Younger, more violent women behind bars
The number of women serving time in New Zealand prisons has jumped by almost one-third in three years and prison staff say the inmates are younger and more violent.
A leading researcher partly blames the media, as young girls grow up trying to mimic the violent "kick-ass" women celebrated in video games and on television.
Figures released to the Sunday Star-Times show that from 2009 to 2011 the number of female prisoners increased by 27 per cent, from 437 to 555.
Of the 19 prisons in New Zealand, three in Auckland, Wellington and Christchurch are specifically for women.
The prisons have a security classification system and three years ago, for the first time, a maximum security category was introduced.
Last year the average female prisoner was serving a three-year sentence for an offence involving violence, drugs, antisocial behaviour, alcohol, dishonesty or their driver's licence.
Around 16 per cent claimed to have gang affiliations, almost two-thirds identified themselves as Maori, 31.5 per cent European, 4.8 per cent Pacific and 3.8 per cent Asian.
The Department of Corrections said many had mental health, drug and alcohol issues and histories of abuse and trauma. Typically they were also unemployed and had a low level of education.
Christchurch Women's prison manager Wayne McKnight said a lot had changed in the nearly 11 years he'd been involved with the prison.
"When I first came here we had 37 prisoners and there weren't too many young ones amongst that," he said.
"This year we will have around 85 to 90 prisoners [and] we're getting a lot more younger ones in now for violent offences ... and so a lot more aggravated burglaries, robberies, assaults ... the whole lot."
McKnight said he'd formed the opinion that the shift had something to do with police adopting a zero tolerance approach and more female judges.
"Perhaps a male judge might have been a little more lenient with females," he said.
Figures obtained by the Star-Times show that a quarter of the 268 judges serving in New Zealand courts are now women, with 57 the average age of all judges in the employment, environment and district courts.
Nelson-based social anthropologist Dr Donna Swift said there had been a rise in the level of violence attributed to women.
Last year there were stories of young girls brutally attacking female classmates and last week the issue hit the headlines again when a pregnant 24-year-old woman was hospitalised after being dragged from a Rotorua shop, punched and kicked by a young woman. The attack happened during the day, in front of people waiting for buses.
"We've always had tough girls, gang girls, girls that were from the other side of the street – but now [violence] is glorified and now it's something that people talk about, now it's seen as cool," Swift said.
Young women were moving into new territory "cracking beer bottles over someone's head and that kind of thing – that's more common than it used to be".

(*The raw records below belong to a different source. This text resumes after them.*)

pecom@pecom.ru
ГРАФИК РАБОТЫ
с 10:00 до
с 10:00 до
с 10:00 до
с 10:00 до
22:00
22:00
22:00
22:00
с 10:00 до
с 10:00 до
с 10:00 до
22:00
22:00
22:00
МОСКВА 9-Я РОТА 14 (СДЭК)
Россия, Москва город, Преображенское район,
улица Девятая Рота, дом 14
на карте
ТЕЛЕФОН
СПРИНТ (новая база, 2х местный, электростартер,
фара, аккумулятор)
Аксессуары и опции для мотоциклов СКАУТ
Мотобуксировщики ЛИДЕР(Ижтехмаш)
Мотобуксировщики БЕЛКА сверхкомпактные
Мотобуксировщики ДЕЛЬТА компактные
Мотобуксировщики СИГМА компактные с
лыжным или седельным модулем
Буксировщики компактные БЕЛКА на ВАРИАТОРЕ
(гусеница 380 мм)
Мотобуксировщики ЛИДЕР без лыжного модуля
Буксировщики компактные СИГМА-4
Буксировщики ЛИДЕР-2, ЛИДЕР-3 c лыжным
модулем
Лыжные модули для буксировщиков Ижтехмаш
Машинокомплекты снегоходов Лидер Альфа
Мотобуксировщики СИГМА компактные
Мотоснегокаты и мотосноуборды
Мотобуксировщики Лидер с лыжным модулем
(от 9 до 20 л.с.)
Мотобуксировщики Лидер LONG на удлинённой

Canada and America had also seen a jump in female prisoner numbers, she said.
Swift said the reason was a combination of society no longer tolerating behaviour it would have "laughed off as a catfight" and harsher penalties for a "breach of female etiquette".
"It's really entrenched in our society that girls are sweet, and nice and kind and when they step over the line, we come down pretty hard on them."

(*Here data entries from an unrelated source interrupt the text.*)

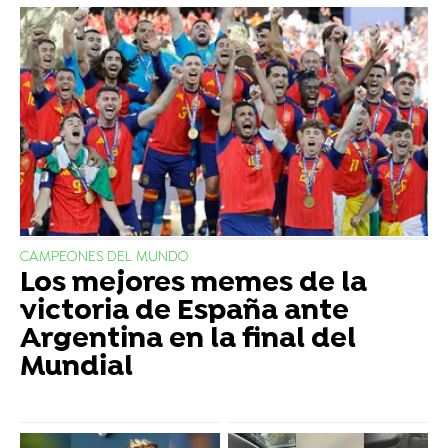
CAMPEONES DEL MUNDO
Los mejores memes de la
victoria de España ante
Argentina en la final del
Mundial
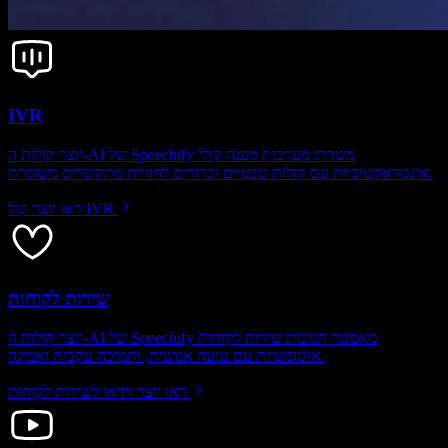
IVR
יוצר קולות ה-AI של Speechify משדרג מערכות מענה קולי
אינטראקטיביות עם קולות טבעיים וברורים לחוויית מתקשרים משופרת.
ראו יוצר קול IVR
שירות לקוחות
יוצר קולות ה-AI של Speechify מאפשר תגובות שירות לקוחות
אוטומטיות עם נגיעה אנושית, ותמיכה עקבית ואמינה.
ראו יוצר וידאו לשירות לקוחות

The opposite was true in popular movies, television shows and video games where violent but "drop-dead gorgeous" lead female characters, who were more concerned about getting their message across than who they hurt along the way, were celebrated.
Late last year Swift released findings from her two-year study into why girls engage in violent and antisocial behaviour.
The reasons included building a reputation, fighting to "keep their man" and defending themselves against physical or emotional harm and alcohol.
For some girls who hadn't done well at school or didn't have parents turning up to their netball games, uploading a video of themselves fighting on to social media was one way of getting "a little bit of self-validation".
Swift said most girls hit 15 or 16 and "get over it, get on with their lives". Those that didn't were the ones that ended up in prison.